● MATERIAL PROVIDED

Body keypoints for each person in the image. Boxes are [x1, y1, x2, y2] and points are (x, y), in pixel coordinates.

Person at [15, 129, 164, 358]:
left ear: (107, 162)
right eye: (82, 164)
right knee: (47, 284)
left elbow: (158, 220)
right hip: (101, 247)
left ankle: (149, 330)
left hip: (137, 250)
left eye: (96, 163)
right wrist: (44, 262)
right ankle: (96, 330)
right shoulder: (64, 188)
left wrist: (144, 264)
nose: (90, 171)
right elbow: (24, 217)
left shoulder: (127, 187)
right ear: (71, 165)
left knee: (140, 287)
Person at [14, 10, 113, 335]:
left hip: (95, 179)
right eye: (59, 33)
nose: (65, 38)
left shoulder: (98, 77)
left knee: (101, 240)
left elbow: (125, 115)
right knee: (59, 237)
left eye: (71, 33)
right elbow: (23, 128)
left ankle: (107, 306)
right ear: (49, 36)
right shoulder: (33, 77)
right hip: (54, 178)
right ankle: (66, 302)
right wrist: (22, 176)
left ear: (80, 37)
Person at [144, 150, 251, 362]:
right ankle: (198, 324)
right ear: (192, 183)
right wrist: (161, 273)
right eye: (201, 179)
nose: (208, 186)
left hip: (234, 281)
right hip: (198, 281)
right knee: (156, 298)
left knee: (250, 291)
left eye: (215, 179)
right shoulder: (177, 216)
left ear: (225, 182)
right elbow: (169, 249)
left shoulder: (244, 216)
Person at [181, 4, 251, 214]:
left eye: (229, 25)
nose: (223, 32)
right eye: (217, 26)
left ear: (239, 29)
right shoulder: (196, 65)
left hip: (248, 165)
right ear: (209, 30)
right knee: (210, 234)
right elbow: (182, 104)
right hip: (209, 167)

● PROBLEM
Repeat the records, every one of them, without any deviation.

● SOLUTION
Body keypoints for each person in the image. Boxes are [x1, y1, x2, y2] and points are (x, y), in pixel coordinates.

Person at [15, 129, 164, 358]:
left ear: (107, 162)
right eye: (82, 164)
right knee: (47, 284)
left elbow: (158, 220)
right hip: (101, 247)
left ankle: (149, 330)
left hip: (137, 250)
left eye: (96, 163)
right wrist: (44, 262)
right ankle: (96, 330)
right shoulder: (64, 188)
left wrist: (144, 264)
nose: (90, 171)
right elbow: (24, 217)
left shoulder: (127, 187)
right ear: (71, 165)
left knee: (140, 287)
Person at [14, 10, 113, 335]:
left hip: (95, 179)
right eye: (59, 33)
nose: (65, 38)
left shoulder: (98, 77)
left knee: (101, 240)
left elbow: (125, 115)
right knee: (59, 237)
left eye: (71, 33)
right elbow: (23, 128)
left ankle: (107, 306)
right ear: (49, 36)
right shoulder: (33, 77)
right hip: (54, 178)
right ankle: (66, 302)
right wrist: (22, 176)
left ear: (80, 37)
Person at [144, 150, 251, 362]:
right ankle: (198, 324)
right ear: (192, 183)
right wrist: (161, 273)
right eye: (201, 179)
nose: (208, 186)
left hip: (234, 281)
right hip: (198, 281)
right knee: (156, 298)
left knee: (250, 291)
left eye: (215, 179)
right shoulder: (177, 216)
left ear: (225, 182)
right elbow: (169, 249)
left shoulder: (244, 216)
Person at [181, 4, 251, 214]:
left eye: (229, 25)
nose: (223, 32)
right eye: (217, 26)
left ear: (239, 29)
right shoulder: (196, 65)
left hip: (248, 165)
right ear: (209, 30)
right knee: (210, 234)
right elbow: (182, 104)
right hip: (209, 167)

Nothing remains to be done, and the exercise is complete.